Messaging pattern

Messaging patterns help in connecting services in a loosely coupled manner. What it means is that services never talk to each other directly. Instead, a service generates and sends a message to a broker (generally a queue) and any other service that is interested in that message can pick it up and process it. We can use Bus or Queue for implementing the messaging pattern.

Messaging systems by default guarantee at least once delivery but they might deliver a message more than once and for such issues we should tailor our queues as such.

Queue is based on the FIFO model so items in the queue are ordered and they get removed after de-queueing. Bus is based on the pub/sub model and there is no guarantee of the order of items and items in the bus should not be deleted after consumption. In Bus all subscribers will receive the message.

Azure Service Bus and AWS SQS have combined some features of queue and bus so we cannot exactly say that Azure Service Bus is a "Bus" since it supports the queue model as well or we cannot say that AWS SQS is a "Queue" since the messages could be not FIFO.

In a pure queue if two consumers want to use a message from a producer, then we need to have two separate queues for each consumer since the message will be deleted after being consumed by consumers. We can easily understand that adding new consumers to the system needs updating the code for adding a new queue and updating the publisher code to send the message to this new queue. This approach violates the Open/Closed Principle. So basically when we talk about message queues there is a 1:1 relationship between consumers and queues.

In message buses, unlike queues, messages are published to the bus, and any application that has subscribed to that bus will receive it. This approach allows applications to follow the open/closed principle since they become open to future changes while remaining closed to additional modification.

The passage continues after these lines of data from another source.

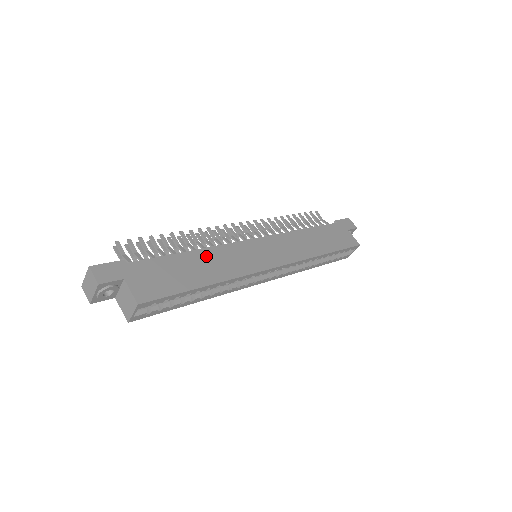
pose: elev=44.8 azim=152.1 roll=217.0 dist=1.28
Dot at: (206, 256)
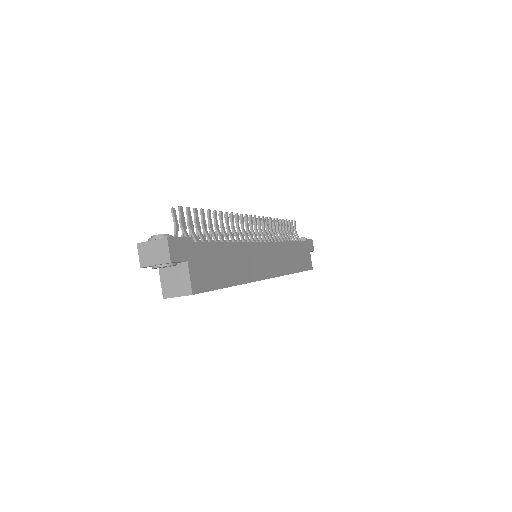
Dot at: (237, 252)
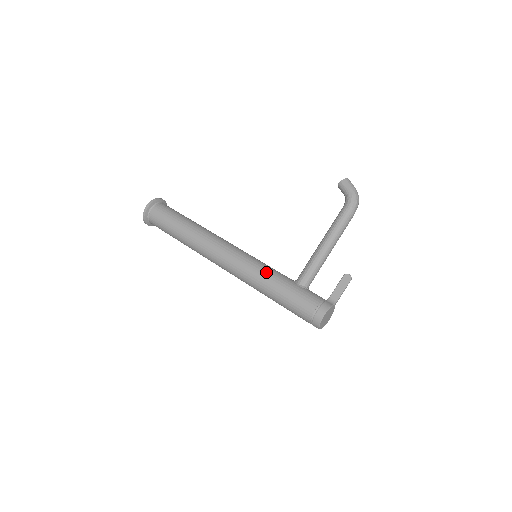
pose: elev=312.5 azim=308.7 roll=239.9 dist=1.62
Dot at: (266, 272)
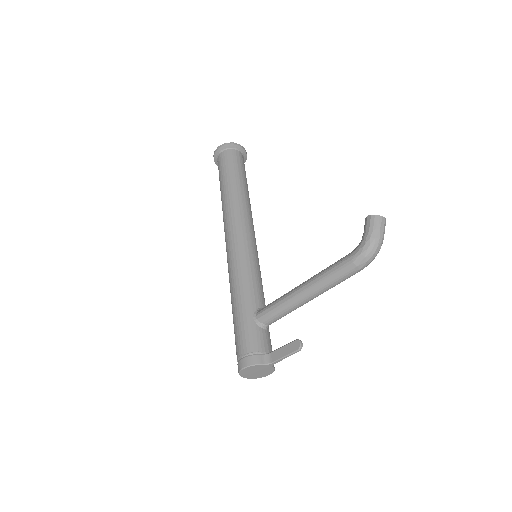
Dot at: (240, 281)
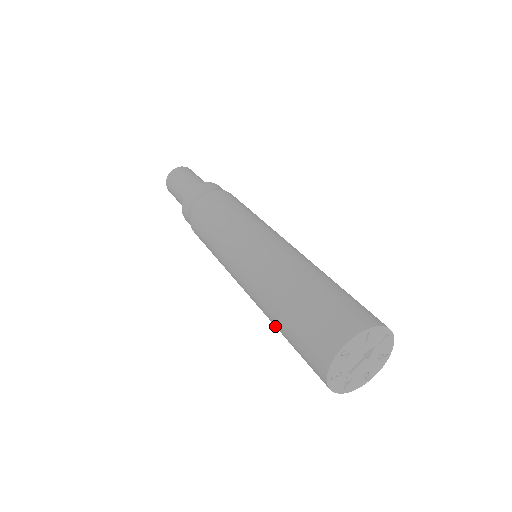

If we want to design a resilient system in which entities are decoupled and work independently even if one of them is offline we can combine queue and bus with the fan-out model. In this model, the producer publishes messages to a bus and each application creates a queue and subscribes to that bus. With this separation, the consumer is not bound directly to the producer and can process messages at its own pace. On the other hand, we are not limited to one consumer since each new consumer can subscribe to the bus.

Queue-based levelling pattern

There are times when the load on an application cannot be determined at all times. Although there is consistent and predictable demand for an application most of the time, there are times when this load can go very high leading to failure of service or providing reduced performance or non-availability. Queue-based load levelling pattern can help during such scenarios. The queue acts as a highly available and durable temporary storage that then sends messages to service at a controlled speed thereby reducing disruption at the service end. This pattern ensures that there is no unnecessary scaling up and out of resources by provisioning more instances to meet higher service demand. It has a direct impact on cost as well due to predictable usage and instances of resources.


The messages in RabbitMQ are not persistent which means messages are stored only until a receiving application receives the message in the queue. Once the message is acknowledged, it gets removed from the queue.

RabbitMQ natively supports AMQP protocol which allows you to replace your RabbitMQ broker with any AMQP-based broker.

Messages are not published directly to a queue. Instead, the producer sends messages to an exchange. Exchanges are message routing agents which are responsible for routing the messages to different queues with the help of header attributes, bindings, and routing keys. A binding is a link that you set up to bind a queue to an exchange. The routing key is a message attribute the exchange looks at when deciding how to route the message to queues. For example, you create a binding between an exchange and a queue using a binding key of pdf_create. Now if the exchange receives a message in which its routing key is pdf_create it knows that it should be sent to the queue with the binding key of pdf_create. There are other exchange models like "Topic Exchange" which uses wildcard routes for sending the messages to the queues or "Fan-out Exchange" which simply ignores the routing and publishes messages to all the queues.

Apache Kafka

The message queue in Kafka is persistent. Messages will stay in the queue until the retention period is passed or the queue size is full. Which means the message is not removed once it's consumed. Instead, it can be replayed or consumed multiple times, which is a setting that can be adjusted.

Kafka uses a custom protocol, on top of TCP/IP for communication between the application and the cluster so it cannot be replaced with another messaging queue since it's the only software implementing this protocol.